Já foi tarde!

 

                      


    O que pode fazer uma pobre e indefesa senhora aos oitenta e oito anos de idade, a não ser descabelar-se toda de saudade do falecido? Muitas coisas ainda, mas Dona Neném não pensava assim porque quando engavetaram aquele “presunto mofado” foi um forrobodó!

    O pior era que não se tratava de um presunto fresco, não mesmo.Seu Bituca foi para o beleléu há mais de 30 anos  e com o perdão da palavra: foi tarde.Já estava fazendo hora extra aqui na Terra, fiscalizando a vizinhança toda com seu olho de luneta.

    Sabia de tuuuudo! Quem dormia com quem, quem estava com alguém ou quem estava sem ninguém. Naquela época a própria mulher sentia calafrios de raiva ao ver sua cara amassada onde cabiam apenas os óculos do tamanho de um armário embutido.

    Que castigo, hein, dona Neném?Aquele fofoqueiro era a atração turística do bairro, mas depois que deu o último suspiro e se foi, ela nunca mais se conformou.Caiu de paixões pelo falecido e se apaixonou , como nunca.

    -  Caramba, nem quando ele era vivo, lhe tinha tanto amor! – comentavam, em coro.

    Aquela assombração macabra conseguiu se transformar no mais novo Santo da cidade, graças a Dona Neném que era a sua principal devota, acendendo mil velas coloridas na foto do falecido.

   - Que saudades de Bituca ! –

    Ao completar mais de 30 anos que seu rei havia partido, lhe restou apenas uma coisa a fazer: morrer para o mundo também.

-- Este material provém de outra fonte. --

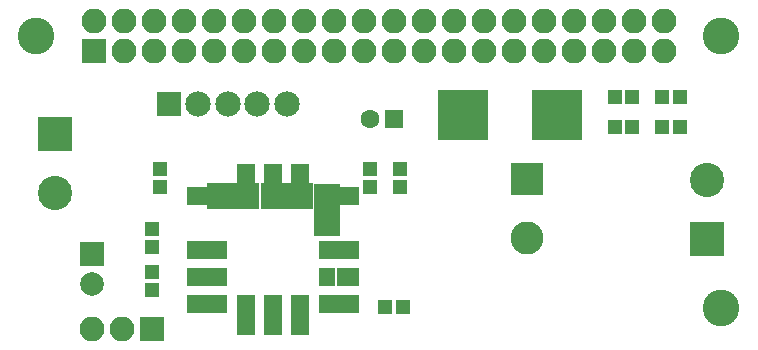
<source format=gbr>
G04 #@! TF.GenerationSoftware,KiCad,Pcbnew,(5.0.0)*
G04 #@! TF.CreationDate,2019-02-20T13:04:28+09:00*
G04 #@! TF.ProjectId,pi-ups,70692D7570732E6B696361645F706362,rev?*
G04 #@! TF.SameCoordinates,Original*
G04 #@! TF.FileFunction,Soldermask,Top*
G04 #@! TF.FilePolarity,Negative*
%FSLAX46Y46*%
G04 Gerber Fmt 4.6, Leading zero omitted, Abs format (unit mm)*
G04 Created by KiCad (PCBNEW (5.0.0)) date 02/20/19 13:04:28*
%MOMM*%
%LPD*%
G01*
G04 APERTURE LIST*
%ADD10C,3.100000*%
%ADD11R,2.000000X2.000000*%
%ADD12C,2.000000*%
%ADD13R,1.150000X1.200000*%
%ADD14R,1.600000X1.600000*%
%ADD15C,1.600000*%
%ADD16R,2.800000X2.800000*%
%ADD17C,2.800000*%
%ADD18R,4.300000X4.300000*%
%ADD19R,1.200000X1.150000*%
%ADD20C,2.900000*%
%ADD21R,2.900000X2.900000*%
%ADD22R,2.100000X2.100000*%
%ADD23O,2.100000X2.100000*%
%ADD24R,2.150000X2.150000*%
%ADD25C,2.150000*%
%ADD26R,4.470000X2.170000*%
%ADD27R,2.170000X4.470000*%
%ADD28R,3.400000X1.600000*%
%ADD29R,1.600000X3.400000*%
%ADD30R,1.900000X1.600000*%
%ADD31R,1.400000X1.600000*%
%ADD32R,2.030000X1.600000*%
%ADD33R,1.600000X2.030000*%
G04 APERTURE END LIST*
D10*
G04 #@! TO.C,REF\002A\002A*
X148500000Y-115000000D03*
G04 #@! TD*
G04 #@! TO.C,REF\002A\002A*
X90500000Y-92000000D03*
G04 #@! TD*
D11*
G04 #@! TO.C,C1*
X95250000Y-110490000D03*
D12*
X95250000Y-112990000D03*
G04 #@! TD*
D13*
G04 #@! TO.C,C2*
X100965000Y-103275000D03*
X100965000Y-104775000D03*
G04 #@! TD*
G04 #@! TO.C,C3*
X118745000Y-103275000D03*
X118745000Y-104775000D03*
G04 #@! TD*
D14*
G04 #@! TO.C,C4*
X120745000Y-99060000D03*
D15*
X118745000Y-99060000D03*
G04 #@! TD*
D16*
G04 #@! TO.C,C5*
X132080000Y-104140000D03*
D17*
X132080000Y-109140000D03*
G04 #@! TD*
D18*
G04 #@! TO.C,D1*
X134620000Y-98680000D03*
X126620000Y-98680000D03*
G04 #@! TD*
D19*
G04 #@! TO.C,D2*
X143510000Y-97155000D03*
X145010000Y-97155000D03*
G04 #@! TD*
G04 #@! TO.C,D3*
X145010000Y-99695000D03*
X143510000Y-99695000D03*
G04 #@! TD*
D20*
G04 #@! TO.C,J1*
X92075000Y-105330000D03*
D21*
X92075000Y-100330000D03*
G04 #@! TD*
D22*
G04 #@! TO.C,J2*
X95370000Y-93270000D03*
D23*
X95370000Y-90730000D03*
X97910000Y-93270000D03*
X97910000Y-90730000D03*
X100450000Y-93270000D03*
X100450000Y-90730000D03*
X102990000Y-93270000D03*
X102990000Y-90730000D03*
X105530000Y-93270000D03*
X105530000Y-90730000D03*
X108070000Y-93270000D03*
X108070000Y-90730000D03*
X110610000Y-93270000D03*
X110610000Y-90730000D03*
X113150000Y-93270000D03*
X113150000Y-90730000D03*
X115690000Y-93270000D03*
X115690000Y-90730000D03*
X118230000Y-93270000D03*
X118230000Y-90730000D03*
X120770000Y-93270000D03*
X120770000Y-90730000D03*
X123310000Y-93270000D03*
X123310000Y-90730000D03*
X125850000Y-93270000D03*
X125850000Y-90730000D03*
X128390000Y-93270000D03*
X128390000Y-90730000D03*
X130930000Y-93270000D03*
X130930000Y-90730000D03*
X133470000Y-93270000D03*
X133470000Y-90730000D03*
X136010000Y-93270000D03*
X136010000Y-90730000D03*
X138550000Y-93270000D03*
X138550000Y-90730000D03*
X141090000Y-93270000D03*
X141090000Y-90730000D03*
X143630000Y-93270000D03*
X143630000Y-90730000D03*
G04 #@! TD*
D24*
G04 #@! TO.C,J3*
X101720000Y-97790000D03*
D25*
X104220000Y-97790000D03*
X106720000Y-97790000D03*
X109220000Y-97790000D03*
X111720000Y-97790000D03*
G04 #@! TD*
D21*
G04 #@! TO.C,J4*
X147320000Y-109220000D03*
D20*
X147320000Y-104220000D03*
G04 #@! TD*
D13*
G04 #@! TO.C,R1*
X100330000Y-108355000D03*
X100330000Y-109855000D03*
G04 #@! TD*
G04 #@! TO.C,R2*
X121285000Y-104775000D03*
X121285000Y-103275000D03*
G04 #@! TD*
D19*
G04 #@! TO.C,R3*
X121515000Y-114935000D03*
X120015000Y-114935000D03*
G04 #@! TD*
G04 #@! TO.C,R4*
X139470000Y-97155000D03*
X140970000Y-97155000D03*
G04 #@! TD*
G04 #@! TO.C,R5*
X140970000Y-99695000D03*
X139470000Y-99695000D03*
G04 #@! TD*
D13*
G04 #@! TO.C,R6*
X100330000Y-113490000D03*
X100330000Y-111990000D03*
G04 #@! TD*
D22*
G04 #@! TO.C,SW1*
X100330000Y-116840000D03*
D23*
X97790000Y-116840000D03*
X95250000Y-116840000D03*
G04 #@! TD*
D26*
G04 #@! TO.C,U1*
X107110000Y-105570000D03*
X111690000Y-105570000D03*
D27*
X115130000Y-106720000D03*
D28*
X104940000Y-110150000D03*
X104940000Y-112440000D03*
X104940000Y-114730000D03*
D29*
X108250000Y-115630000D03*
X110540000Y-115630000D03*
X112830000Y-115630000D03*
D28*
X116140000Y-110150000D03*
X116140000Y-114730000D03*
D30*
X116890000Y-112440000D03*
D31*
X115140000Y-112440000D03*
D32*
X104260000Y-105570000D03*
D33*
X108270000Y-103870000D03*
X110560000Y-103870000D03*
X112850000Y-103870000D03*
D32*
X116830000Y-105570000D03*
G04 #@! TD*
D10*
G04 #@! TO.C,REF\002A\002A*
X148500000Y-92000000D03*
G04 #@! TD*
M02*

</source>
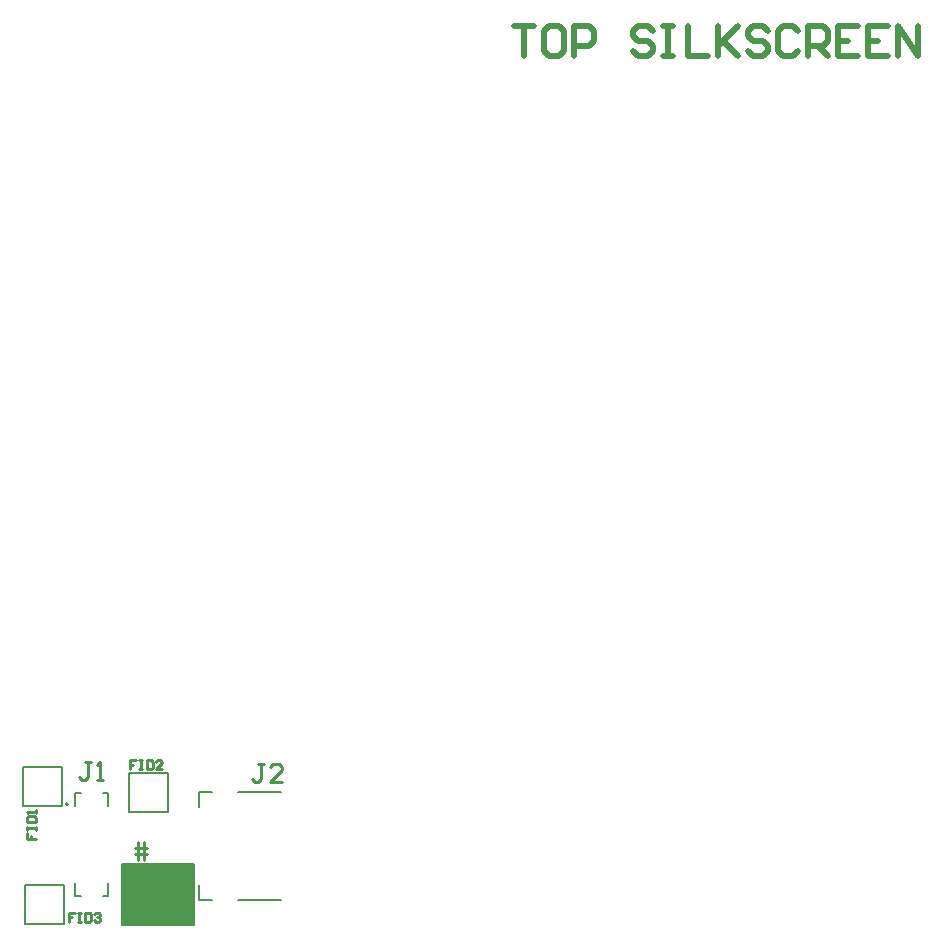
<source format=gto>
G04*
G04 #@! TF.GenerationSoftware,Altium Limited,Altium Designer,21.2.2 (38)*
G04*
G04 Layer_Color=65535*
%FSLAX44Y44*%
%MOMM*%
G71*
G04*
G04 #@! TF.SameCoordinates,80088197-9D36-4DC1-8D3F-1B36901E71C6*
G04*
G04*
G04 #@! TF.FilePolarity,Positive*
G04*
G01*
G75*
%ADD10C,0.2000*%
%ADD11C,0.1270*%
%ADD12C,0.2540*%
%ADD13C,0.5080*%
G36*
X149845Y57327D02*
X150741Y56427D01*
X150505Y3925D01*
X87946Y3925D01*
X87946Y56430D01*
X88844Y57328D01*
X149845Y57327D01*
D02*
G37*
D10*
X42830Y107400D02*
G03*
X42830Y107400I-1000J0D01*
G01*
X72730Y30000D02*
X77230D01*
Y40900D01*
Y105700D02*
Y116600D01*
X72730D02*
X77230D01*
X49230D02*
X53730D01*
X49230Y105700D02*
Y116600D01*
Y30000D02*
Y40900D01*
Y30000D02*
X53730D01*
D11*
X187227Y117892D02*
X223227D01*
X187227Y25892D02*
X223227D01*
X154127Y38892D02*
X154127Y25892D01*
X165227D01*
X154127Y117892D02*
X165227D01*
X154127Y104892D02*
X154127Y117892D01*
X94817Y133951D02*
X127837D01*
X94817Y100931D02*
Y133951D01*
X127837Y100931D02*
Y133951D01*
X94817Y100931D02*
X127837D01*
X5052Y139273D02*
X38072D01*
X5052Y106253D02*
Y139273D01*
X38072Y106253D02*
Y139273D01*
X5052Y106253D02*
X38072D01*
X6801Y38823D02*
X39821D01*
X6801Y5803D02*
Y38823D01*
X39821Y5803D02*
Y38823D01*
X6801Y5803D02*
X39821D01*
D12*
X102595Y60396D02*
Y75631D01*
X107674D02*
Y60396D01*
X100056Y70553D02*
X107674D01*
X110213D01*
X100056Y65474D02*
X110213D01*
X62069Y143380D02*
X56990D01*
X59530D01*
Y130684D01*
X56990Y128145D01*
X54451D01*
X51912Y130684D01*
X67147Y128145D02*
X72225D01*
X69686D01*
Y143380D01*
X67147Y140841D01*
X208765Y141713D02*
X203687D01*
X206226D01*
Y129017D01*
X203687Y126478D01*
X201147D01*
X198608Y129017D01*
X224000Y126478D02*
X213843D01*
X224000Y136634D01*
Y139173D01*
X221461Y141713D01*
X216383D01*
X213843Y139173D01*
X48641Y15388D02*
X43563D01*
Y11579D01*
X46102D01*
X43563D01*
Y7771D01*
X51181Y15388D02*
X53720D01*
X52450D01*
Y7771D01*
X51181D01*
X53720D01*
X57529Y15388D02*
Y7771D01*
X61337D01*
X62607Y9040D01*
Y14119D01*
X61337Y15388D01*
X57529D01*
X65146Y14119D02*
X66416Y15388D01*
X68955D01*
X70224Y14119D01*
Y12849D01*
X68955Y11579D01*
X67685D01*
X68955D01*
X70224Y10310D01*
Y9040D01*
X68955Y7771D01*
X66416D01*
X65146Y9040D01*
X100841Y144537D02*
X95763D01*
Y140729D01*
X98302D01*
X95763D01*
Y136920D01*
X103381Y144537D02*
X105920D01*
X104650D01*
Y136920D01*
X103381D01*
X105920D01*
X109728Y144537D02*
Y136920D01*
X113537D01*
X114807Y138189D01*
Y143268D01*
X113537Y144537D01*
X109728D01*
X122424Y136920D02*
X117346D01*
X122424Y141998D01*
Y143268D01*
X121155Y144537D01*
X118616D01*
X117346Y143268D01*
X7935Y83196D02*
Y78118D01*
X11744D01*
Y80657D01*
Y78118D01*
X15553D01*
X7935Y85735D02*
Y88274D01*
Y87005D01*
X15553D01*
Y85735D01*
Y88274D01*
X7935Y92083D02*
X15553D01*
Y95892D01*
X14283Y97162D01*
X9205D01*
X7935Y95892D01*
Y92083D01*
X15553Y99701D02*
Y102240D01*
Y100970D01*
X7935D01*
X9205Y99701D01*
D13*
X420179Y766454D02*
X437107D01*
X428643D01*
Y741062D01*
X458267Y766454D02*
X449803D01*
X445571Y762222D01*
Y745294D01*
X449803Y741062D01*
X458267D01*
X462499Y745294D01*
Y762222D01*
X458267Y766454D01*
X470963Y741062D02*
Y766454D01*
X483659D01*
X487891Y762222D01*
Y753758D01*
X483659Y749526D01*
X470963D01*
X538674Y762222D02*
X534442Y766454D01*
X525978D01*
X521746Y762222D01*
Y757990D01*
X525978Y753758D01*
X534442D01*
X538674Y749526D01*
Y745294D01*
X534442Y741062D01*
X525978D01*
X521746Y745294D01*
X547138Y766454D02*
X555602D01*
X551370D01*
Y741062D01*
X547138D01*
X555602D01*
X568298Y766454D02*
Y741062D01*
X585226D01*
X593690Y766454D02*
Y741062D01*
Y749526D01*
X610618Y766454D01*
X597922Y753758D01*
X610618Y741062D01*
X636009Y762222D02*
X631777Y766454D01*
X623313D01*
X619081Y762222D01*
Y757990D01*
X623313Y753758D01*
X631777D01*
X636009Y749526D01*
Y745294D01*
X631777Y741062D01*
X623313D01*
X619081Y745294D01*
X661401Y762222D02*
X657169Y766454D01*
X648705D01*
X644473Y762222D01*
Y745294D01*
X648705Y741062D01*
X657169D01*
X661401Y745294D01*
X669865Y741062D02*
Y766454D01*
X682561D01*
X686793Y762222D01*
Y753758D01*
X682561Y749526D01*
X669865D01*
X678329D02*
X686793Y741062D01*
X712185Y766454D02*
X695257D01*
Y741062D01*
X712185D01*
X695257Y753758D02*
X703721D01*
X737577Y766454D02*
X720649D01*
Y741062D01*
X737577D01*
X720649Y753758D02*
X729113D01*
X746040Y741062D02*
Y766454D01*
X762968Y741062D01*
Y766454D01*
M02*

</source>
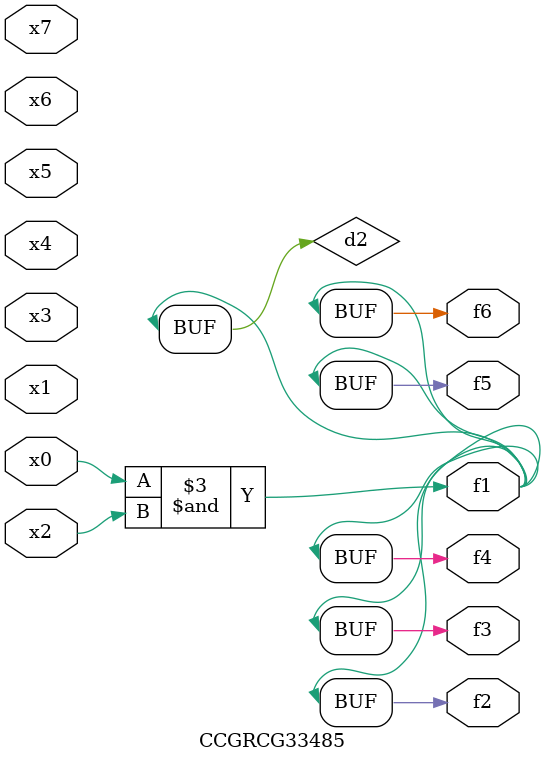
<source format=v>
module CCGRCG33485(
	input x0, x1, x2, x3, x4, x5, x6, x7,
	output f1, f2, f3, f4, f5, f6
);

	wire d1, d2;

	nor (d1, x3, x6);
	and (d2, x0, x2);
	assign f1 = d2;
	assign f2 = d2;
	assign f3 = d2;
	assign f4 = d2;
	assign f5 = d2;
	assign f6 = d2;
endmodule

</source>
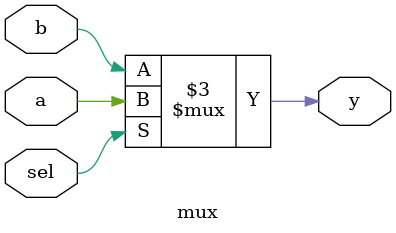
<source format=sv>
module mux(input logic sel, input logic a, input logic b, output logic y);
  always_comb begin
    if (sel)
      y = a;
    else
      y = b;
  end
endmodule

</source>
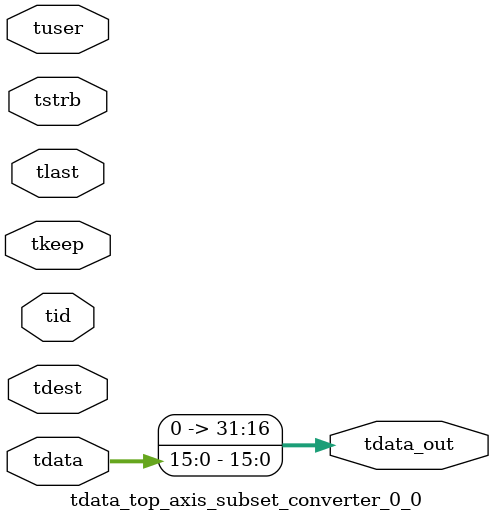
<source format=v>


`timescale 1ps/1ps

module tdata_top_axis_subset_converter_0_0 #
(
parameter C_S_AXIS_TDATA_WIDTH = 32,
parameter C_S_AXIS_TUSER_WIDTH = 0,
parameter C_S_AXIS_TID_WIDTH   = 0,
parameter C_S_AXIS_TDEST_WIDTH = 0,
parameter C_M_AXIS_TDATA_WIDTH = 32
)
(
input  [(C_S_AXIS_TDATA_WIDTH == 0 ? 1 : C_S_AXIS_TDATA_WIDTH)-1:0     ] tdata,
input  [(C_S_AXIS_TUSER_WIDTH == 0 ? 1 : C_S_AXIS_TUSER_WIDTH)-1:0     ] tuser,
input  [(C_S_AXIS_TID_WIDTH   == 0 ? 1 : C_S_AXIS_TID_WIDTH)-1:0       ] tid,
input  [(C_S_AXIS_TDEST_WIDTH == 0 ? 1 : C_S_AXIS_TDEST_WIDTH)-1:0     ] tdest,
input  [(C_S_AXIS_TDATA_WIDTH/8)-1:0 ] tkeep,
input  [(C_S_AXIS_TDATA_WIDTH/8)-1:0 ] tstrb,
input                                                                    tlast,
output [C_M_AXIS_TDATA_WIDTH-1:0] tdata_out
);

assign tdata_out = {tdata[15:0]};

endmodule


</source>
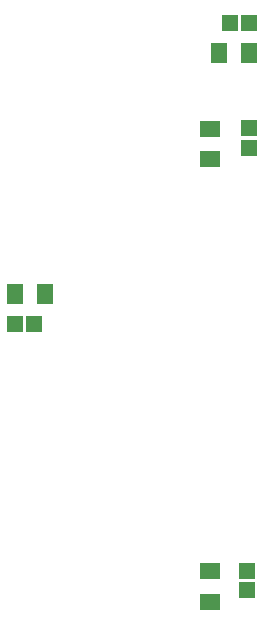
<source format=gbr>
%TF.GenerationSoftware,Altium Limited,Altium Designer,20.0.13 (296)*%
G04 Layer_Color=128*
%FSLAX26Y26*%
%MOIN*%
%TF.FileFunction,Paste,Bot*%
%TF.Part,Single*%
G01*
G75*
%TA.AperFunction,SMDPad,CuDef*%
%ADD15R,0.057087X0.053150*%
%ADD34R,0.070866X0.055118*%
%ADD35R,0.055118X0.070866*%
%ADD36R,0.053150X0.057087*%
D15*
X3570276Y3427520D02*
D03*
Y3492480D02*
D03*
X3565276Y2017480D02*
D03*
Y1952520D02*
D03*
D34*
X3440276Y3491181D02*
D03*
Y3388819D02*
D03*
Y1913819D02*
D03*
Y2016181D02*
D03*
D35*
X3469685Y3743189D02*
D03*
X3572047D02*
D03*
X2891457Y2940000D02*
D03*
X2789095D02*
D03*
D36*
X3506890Y3842520D02*
D03*
X3571850D02*
D03*
X2790315Y2840000D02*
D03*
X2855276D02*
D03*
%TF.MD5,7ea61c2c7e4b7b606d476158a0f46d8c*%
M02*

</source>
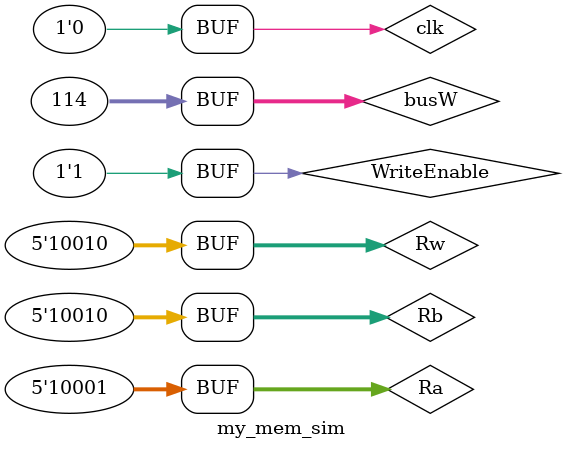
<source format=v>
`timescale 1ns / 1ps
/*
 *=============================================================================
 *    Filename:my_mem_sim.v
 *
 *     Version: 1.0
 *  Created on: July 07, 2016
 *    
 *      Author: corvo
 *=============================================================================
 */
 
module my_mem_sim(

    );

    // input
    reg[4:0] Ra = 5'h11;
    reg[4:0] Rb = 5'h12;
    reg[4:0] Rw = 5'h11;

    reg clk;
    reg WriteEnable = 0;
    reg[31:0] busW;
    
     
    //output
    wire [31:0] Qa;
    wire [31:0] Qb;
        
       
    // initial
    my_mem U (
        .Qa(Qa), .Qb(Qb),
        .Rw(Rw), .Ra(Ra), .Rb(Rb),
        .WriteEnable(WriteEnable),
        .busW(busW),
        .clk(clk)
        );
    initial begin
        begin clk = 0; end     
        #49 begin WriteEnable=1; busW=32'h72; Rw = 5'h11; #1 clk=1; end     
        #49 begin WriteEnable=1; busW=32'h72; Rw = 5'h12; #1 clk=0; end      
        #49 begin WriteEnable=1; busW=32'h72; Rw = 5'h12; #1 clk=1; end      
        #49 begin Ra=5'h11; Rb=5'h12; clk=0; end 
    end

endmodule

</source>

    Dona Neném vivia na mais profunda melancolia, desejando apenas ir ao encontro de seu fantasmagórico Bituquinha.Não comia, não bebia e não vivia.

    O que não compreendia é que na verdade tinha muita lenha para queimar; muito que fazer, o que sorrir e o que viver. Nada mais fazia a alegria de dona Neném, que pendurava os antigos badulaques do seu amado amante por todos os cantos da casa. 

    Tocava na vitrola as marchinhas preferidas de Bituca e continuava a fritar os bolinhos de chuva que ele tanto gostava, choramingando pelos cantos:

    - Sente o aroma, Bituquinha ! Fiz pra você.

    Mas o que não sabia era que lá do além ele já estava se remoendo de raiva e não conseguia ter mais o descanso eterno.

    - Esta Neném é um porre mesmo! - pensava com seus botões, muito bem acomodado sobre uma nuvem ortopédica.- Mulher chata do caramba! Sai do meu pé, chulé!

    Então ele pediu licença para os seus Superiores e resolveu lhe fazer uma visita-surpresa, daquela do tipo relâmpago.

    Pronto, apareceu com seu famoso terno de festa junina azul-marinho, barba feita e gel no topete.Só que estava bicudo, com a cara feia e pálida de raiva.

    Dona Neném quase desmaiou de alegria, já pulando em seu cangote esfarelado pelo tempo.

    - Até que enfim veio me buscar, meu amor.

    Bituquinha continuava irado e lhe deu um empurrão de dar dó.

    - Me poupe, mulher mala . Já me bastam os anos de martírio que passei ao seu lado? Agora quero sossego e vim do Além apenas para lhe pedir trégua.Vá bater um tanque de roupa suja, Neném. Coisa desagradável, pô.

    Que vergonha! Nisso seus olhos racharam ao meio de raiva.

     - Você não mudou em nada, seu fanfarrão!

     Bituquinha não tinha mudado em nada e era o mesmo bocudo de sempre.Dona Neném nem esperou que ele terminasse o discurso e foi quebrando tudo ao seu redor; deu uma bicuda no seu retrato enfumaçado e um karatê nas velas coloridas.Abriu as janelas da casa e colocou um samba na vitrola, mandando aquele fantasma fofoqueiro pro espaço.

   -Xoxô encosto brabo!Vai abaixar em outra freguesia, seu picareta de uma figa! Quero cuidar de mim, baby.

    Fazia um lindo dia e ela merecia ser feliz também.Soltou uma gargalhada gostosa e permitiu que o sol entrasse com toda a sua energia para dentro da alma.

    Agora que Bituquinha estava mortinho da Silva , ela teria todo o tempo do mundo para a caminhada na praia, as aulas de yoga, de crochê, de tricô  ou até mesmo para tirar um cochilo na rede.Não importa.

    - Vá pirulitar em outra freguesia, seu abobado!

    

Dona Neném aprendeu com o próprio falecido que viúvo é quem vai e nunca é tarde para recomeçar, desenterrando todos os sonhos e desejando recuperar o tempo perdido, livre, leve, solta e cada vez mais cheia de vida!